Getting a live view of environment variables (Gradle and JDK 9)

Thu May 11 10:50:44 UTC 2017

Hi Cedric,

On 11/05/2017 5:02 PM, Cédric Champeau wrote:
> Thanks for the answers, folks, but I think they are kind of missing the
> point. The fact is that environment variables *are* mutable. Java

Yes they are, provided you do it carefully and don't have to deal with 
the fact that its basically just a malloc'd char* array with no 
requirements for any kind of thread-safety. And given the JVM is 
multi-threaded almost as soon as it is launched we're not off to a great 
start in terms of safe and reliable access to a potentially concurrently 
mutable environment.

> happens to return an immutable view of the environment variables when
> the VM was started, which is not the reality. We cannot trust what
> `System.geteenv` returns. The Javadocs say "current system environment"
> but it's just not true. The method should be called
> `getEnvWhenTheVMWasStarted`.

It takes the snapshot on first call, but yes the docs are wrong.

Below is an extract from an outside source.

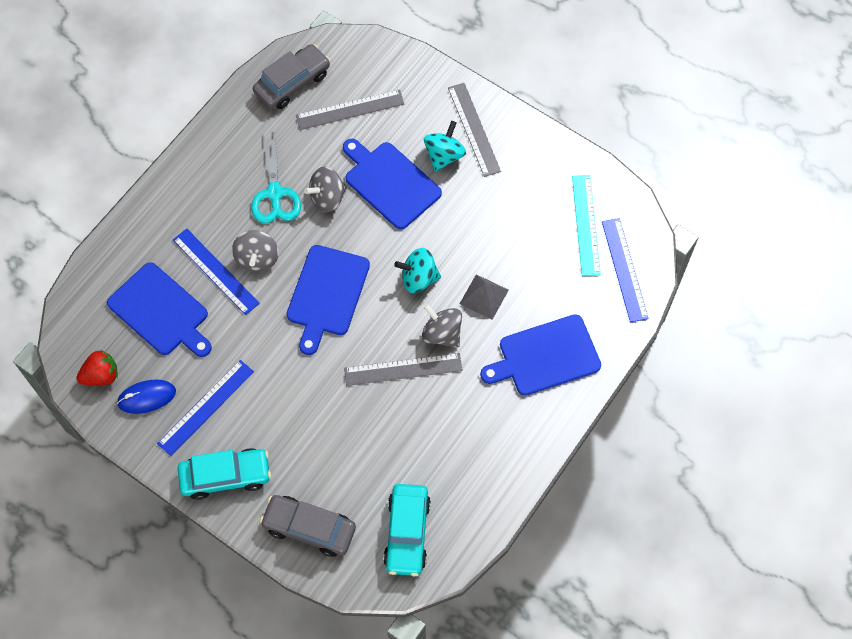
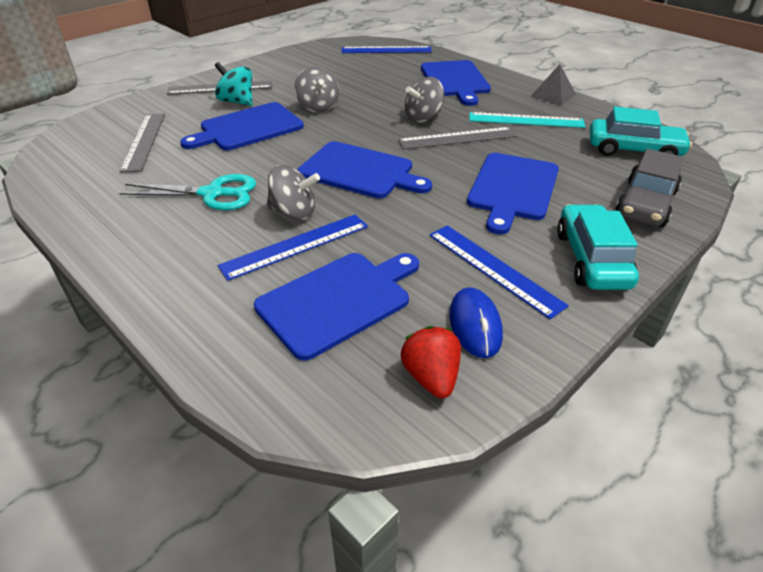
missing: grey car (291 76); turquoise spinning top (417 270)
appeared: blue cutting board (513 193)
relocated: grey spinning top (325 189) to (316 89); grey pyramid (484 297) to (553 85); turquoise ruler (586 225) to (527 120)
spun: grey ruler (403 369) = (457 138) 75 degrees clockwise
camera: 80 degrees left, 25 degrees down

> We also have the problem that the environment of the client and the
> daemon differ over time, as I explained in the previous email. And it is
> pretty easy to understand that _when the build runs_, we need to get the
> environment variables of the _client_, not the daemon. Imagine something
> as simple as this:
>
> String toolPath = System.getenv('SOMETOOL_HOME')
>
> and imagine that this code runs in the daemon. When the daemon is
> started, there's absolutely no guarantee that this variable is going to
> exist. However, we know that when we're going to execute the build, this
> variable *has* to be defined. Obviously, it's going to be done from the CLI:
>
> $ export SOMETOOL_HOME = ...
> $ ./gradlew run ---> connects to the daemon, passes environment
> variables, mutates those of the daemon, which then executes the build

Thanks for clarifying the scenario. So IIUC there is a set of env vars 
defined that provide the communication between the client and the 
daemon. The value of those vars in the client are passed to the daemon 
(via some normal IPC mechanism) and then JNI code on the daemon is used 
to update the daemon's process env so that if the Java getenv looked it 
would see the updated value.

> Similarly, from a *single* CLI/terminal, it's very common to change the
> values of environment variables (because, hey, they are mutable!):
> $ export SOMETOOL_HOME = another path I want to try out
> $ ./gradlew run --> ... must update env vars again
>
> So, to work around the problem that Java doesn't provide a way to mutate
> the current environment variables, we perform a JNI call to do it.
> *Then* we need to mutate the "immutable view" that Java provides, or all
> Java code is going to get wrong information, and we would never succeed.
> Note that having to resort on JNI to mutate the environment is not the
> problem. We can live with that. Once can think it's a bad idea to allow
> mutation, in practice, it is necessary, but I reckon it could be a bad
> idea to have an API for this. The *real* issue is that `System.getenv`
> does *not* return the real values, because it's an immutable view of
> what existed at the VM startup.

Understood.

> Note that it's not recommended to mutate environment variables in a
> multi-threaded environment. But in practice, you can assimilate what we
> do to the VM startup: we get environment variables, mutate them, _then_
> the build runs (and only at that moment we would effectively be
> multi-threaded). We can live with potential issues of mutating the
> environment: the benefits outperforms the drawbacks by orders of
> magnitude. When the daemon is activated, we're not talking about 10%
> faster builds. They can effectively be 3, 5 or 10x faster!
>
> Now, back to the problem with JDK 9:
>
> - first, the implementation has changed. But we could adapt our code.
> - second, calling `setAccessible` is not allowed anymore. And this is a
> MAJOR pita. The problem is that we're trying to access the java base
> module, and reflection on that module is not allowed anymore. There are

I was going to suggest --permit-illegal-access but from what you write 
below it isn't feasible to manage this through VM startup options. I 
don't know whether there is a programmatic equivalent to the "big kill 
switch" - probably not given it will only be there for 9.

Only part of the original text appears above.